Counterintuitiveness makes life more interesting. It also briefly reveals gaps or lags in our understanding or mindsets.

Some weeks ago, I chanced upon a virtual session titled “Unhurried Conversations about Rule-breaking”, hosted by Johnnie moore and Tim Pilbrow.
Often, virtual sessions are mostly unidirectional. And interactions either lack many questions, or have a subtle tug-of-war, with participants trying to get their message across. This was far from both.

The session started with an overview by the hosts, followed by participants heading to breakout rooms, equipped with some simple rules:
When someone is speaking, avoid interrupting.
When speaking, you can take your sweet time. And once done, hold up an object to convey the same, so someone else can then speak.

The lack of pressure to squeeze one’s point across, or blurt it out so as not to take up much time, was refreshing.

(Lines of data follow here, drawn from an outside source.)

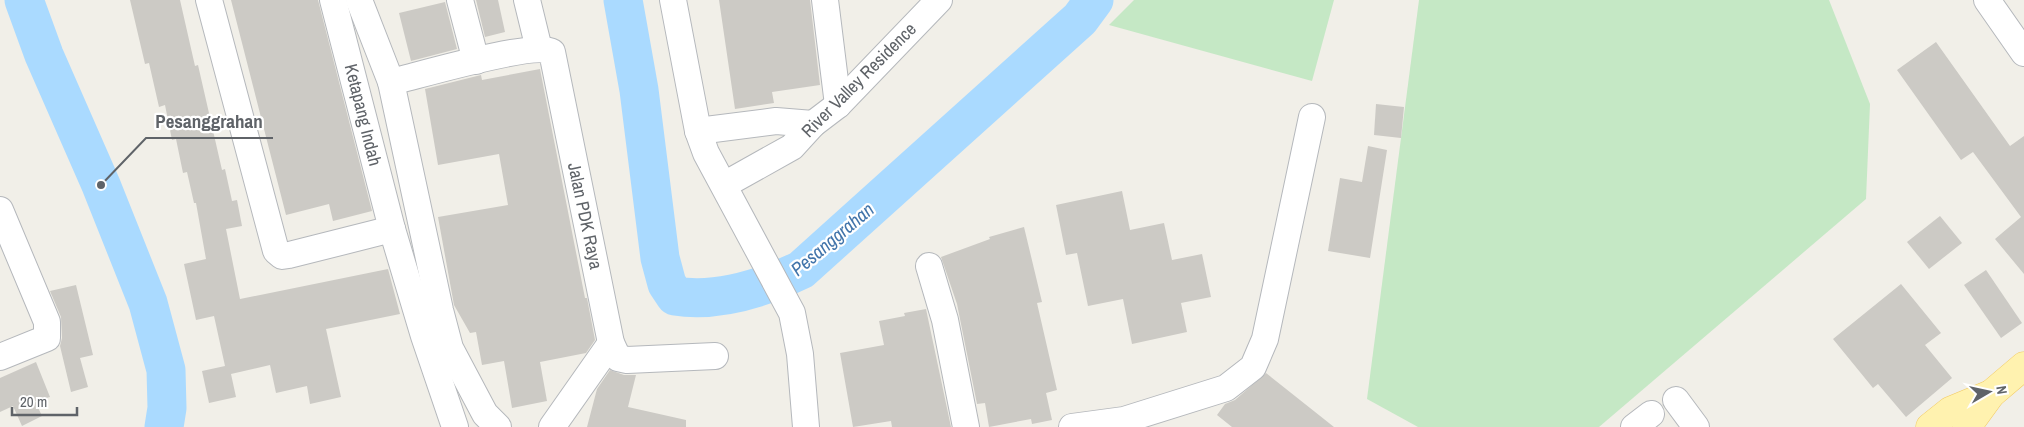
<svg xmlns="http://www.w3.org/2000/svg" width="2024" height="427" viewBox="0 0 2024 427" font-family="'Archivo Narrow',sans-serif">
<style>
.green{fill:#c5e8c5}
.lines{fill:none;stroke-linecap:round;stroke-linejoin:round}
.river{stroke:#aadaff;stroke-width:39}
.building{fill:#cccac5}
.minor-casing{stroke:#b5b8bc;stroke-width:28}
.major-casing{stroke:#f2c960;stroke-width:29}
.minor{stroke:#fff;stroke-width:26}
.major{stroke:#fff2af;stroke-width:28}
.labels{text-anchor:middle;stroke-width:4.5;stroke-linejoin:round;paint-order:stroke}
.street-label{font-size:18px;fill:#5f6368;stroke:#fff}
.water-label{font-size:19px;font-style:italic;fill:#4174aa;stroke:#fff}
.leader{fill:none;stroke:#5f6368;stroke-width:2}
.callout-dot{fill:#5f6368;stroke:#fff;stroke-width:2}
.callout-label{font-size:19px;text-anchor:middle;font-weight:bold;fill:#5f6368;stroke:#fff;stroke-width:4.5;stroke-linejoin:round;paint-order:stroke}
</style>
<rect width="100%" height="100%" fill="#f1efe8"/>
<g class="green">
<path d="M 1134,0 L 1334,0 L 1312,81 L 1109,25 Z"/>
<path d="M 1419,0 L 1829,0 L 1870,104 L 1866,199 L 1599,427 L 1418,427 L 1367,399 Z"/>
</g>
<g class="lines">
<g class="river">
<path d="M 24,0 L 44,55 L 101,185 L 148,303 L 166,370 L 167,408 L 164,427"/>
<path d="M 623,0 L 639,90 L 660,258 L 667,284 L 675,296 C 718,303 763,288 801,270 L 1080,19 L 1094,0"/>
</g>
</g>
<g class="building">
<path d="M 130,0 L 180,0 L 195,66 L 198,65 L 222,170 L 225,169 L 232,201 L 237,200 L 242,226 L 226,229 L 240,299 L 388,269 L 400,314 L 326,329 L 341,397 L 310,404 L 307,386 L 276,393 L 270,365 L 231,374 L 236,397 L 209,403 L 202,371 L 225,366 L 214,316 L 196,320 L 184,264 L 206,259 L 196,203 L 194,203 L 187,172 L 183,173 L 176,139 L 172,140 L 165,105 L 159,107 L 149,63 L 145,64 Z"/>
<path d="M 231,0 L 318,0 L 372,211 L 333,221 L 329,204 L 286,215 Z"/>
<path d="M 476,0 L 498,0 L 505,32 L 485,37 Z"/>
<path d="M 719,0 L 810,0 L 820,85 L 772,92 L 774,103 L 735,109 Z"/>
<path d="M 445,2 L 457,49 L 411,61 L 399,13 Z"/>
<path d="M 1936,42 L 2010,146 L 2024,136 L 2024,274 L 1995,239 L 2021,217 L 1973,152 L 1961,160 L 1897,70 Z"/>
<path d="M 540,69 L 585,298 L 587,298 L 595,340 L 586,353 L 540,362 L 547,401 L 512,408 L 504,361 L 482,365 L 476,332 L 470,333 L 454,305 L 438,217 L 508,205 L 499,154 L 438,165 L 425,89 L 481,75 L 482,80 Z"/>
<path d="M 1376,104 L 1404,107 L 1401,138 L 1374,135 Z"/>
<path d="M 1368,146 L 1387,150 L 1370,258 L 1328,251 L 1340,178 L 1362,182 Z"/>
<path d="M 1122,191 L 1130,230 L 1164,223 L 1172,260 L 1202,254 L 1211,297 L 1181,303 L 1187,332 L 1132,344 L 1123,299 L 1088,306 L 1077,253 L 1066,255 L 1056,205 Z"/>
<path d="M 1940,216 L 1962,243 L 1929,269 L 1907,242 Z"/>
<path d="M 1024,227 L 1042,302 L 1037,303 L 1057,390 L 1046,393 L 1052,420 L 1032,424 L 1031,419 L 989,427 L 985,403 L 977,404 L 957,304 L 941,257 L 990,239 L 989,237 Z"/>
<path d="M 1986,270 L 2022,323 L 2001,338 L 1964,285 Z"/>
<path d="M 1901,284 L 1941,333 L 1925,345 L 1952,378 L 1906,417 L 1878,384 L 1873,388 L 1833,339 Z"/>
<path d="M 76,285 L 93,355 L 80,358 L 88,387 L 71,392 L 60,346 L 62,338 L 61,317 L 50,291 Z"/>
<path d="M 926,309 L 951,427 L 892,427 L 891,421 L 853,427 L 840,353 L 884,345 L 879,321 L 905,316 L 904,313 Z"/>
<path d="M 36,362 L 50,397 L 35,401 L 42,416 L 22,426 L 13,406 L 0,412 L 0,378 Z"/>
<path d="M 610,370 L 624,375 L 636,375 L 628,407 L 686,420 L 686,427 L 587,427 L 597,389 Z"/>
<path d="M 1266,373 L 1334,427 L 1232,427 L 1217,415 L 1225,404 L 1235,400 Z"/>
</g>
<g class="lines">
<defs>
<g id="minor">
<path d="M 209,0 L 276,251 L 282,256 L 289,255 L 392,229"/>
<path d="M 333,0 L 392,229 L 424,336 L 455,427"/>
<path d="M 359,0 L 391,82"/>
<path d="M 460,0 L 476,61"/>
<path d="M 527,0 L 539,49"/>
<path d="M 673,0 L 698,131 L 706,153 L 792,313 L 800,354 L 806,427"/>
<path d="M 825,0 L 838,105"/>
<path d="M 1987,0 L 2024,53"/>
<path d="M 698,131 L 776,121 L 813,124"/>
<path d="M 724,185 L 792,147 L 813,124 L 838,105 L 939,0"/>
<path d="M 0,210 L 47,322 L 47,338 L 0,357"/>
<path d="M 929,266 L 945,320 L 966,427"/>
<path d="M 1676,400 L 1696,427"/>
<path d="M 498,427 L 485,414 L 450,348 L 440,310 L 391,82 C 417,76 534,41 552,52 L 611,343 L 618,358 L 627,360 L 715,356"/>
<path d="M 552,427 L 611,343"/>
<path d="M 1072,427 L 1124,420 L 1226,388 L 1253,367 L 1265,339 L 1312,117"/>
<path d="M 1634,427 L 1651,414"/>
</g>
<g id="major">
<path d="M 1930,427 L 1950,411 L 1991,394"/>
<path d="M 1967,427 L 1991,394 L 2024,366"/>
</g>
</defs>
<use href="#minor" class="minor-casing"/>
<use href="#major" class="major-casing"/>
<use href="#minor" class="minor"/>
<use href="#major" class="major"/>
</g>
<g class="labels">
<g class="street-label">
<text transform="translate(859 80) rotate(-45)" y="6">River Valley Residence</text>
<text transform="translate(363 115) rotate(76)" y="6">Ketapang Indah</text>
<text transform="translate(585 216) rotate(78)" y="6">Jalan PDK Raya</text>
</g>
<g class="water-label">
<text transform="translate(832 239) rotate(-40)" y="7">Pesanggrahan</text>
</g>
</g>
<path class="leader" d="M101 185L146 138H273"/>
<circle class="callout-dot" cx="101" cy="185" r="5"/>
<g class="callout-label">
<text x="209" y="128">Pesanggrahan</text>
</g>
<g transform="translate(1989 392) rotate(81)" stroke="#ffffff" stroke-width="4" paint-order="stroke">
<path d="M0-4L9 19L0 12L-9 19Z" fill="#5f6368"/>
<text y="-8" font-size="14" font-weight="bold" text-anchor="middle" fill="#5f6368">N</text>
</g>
<path d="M12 407v8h65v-8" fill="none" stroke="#5f6368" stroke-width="2.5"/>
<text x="20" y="407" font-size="15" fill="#5f6368" stroke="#ffffff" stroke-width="4" paint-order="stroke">20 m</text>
</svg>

It felt like there was more than sufficient time for everyone to share multiple views, stories and opinions, which in themselves were extremely insightful. And the best bit, there was the respect, both when everyone spoke, and when everyone listened.
And everyone’s understanding of the topic seemed to evolve nicely in this supportive environment.

In all, very different from both high-pressure group discussion type environments, and the no-questions kind we are used to.

With a fixed timeline, interactions and meetings with these rules could perhaps be far more effective. Thanks to Johnnie and Tim!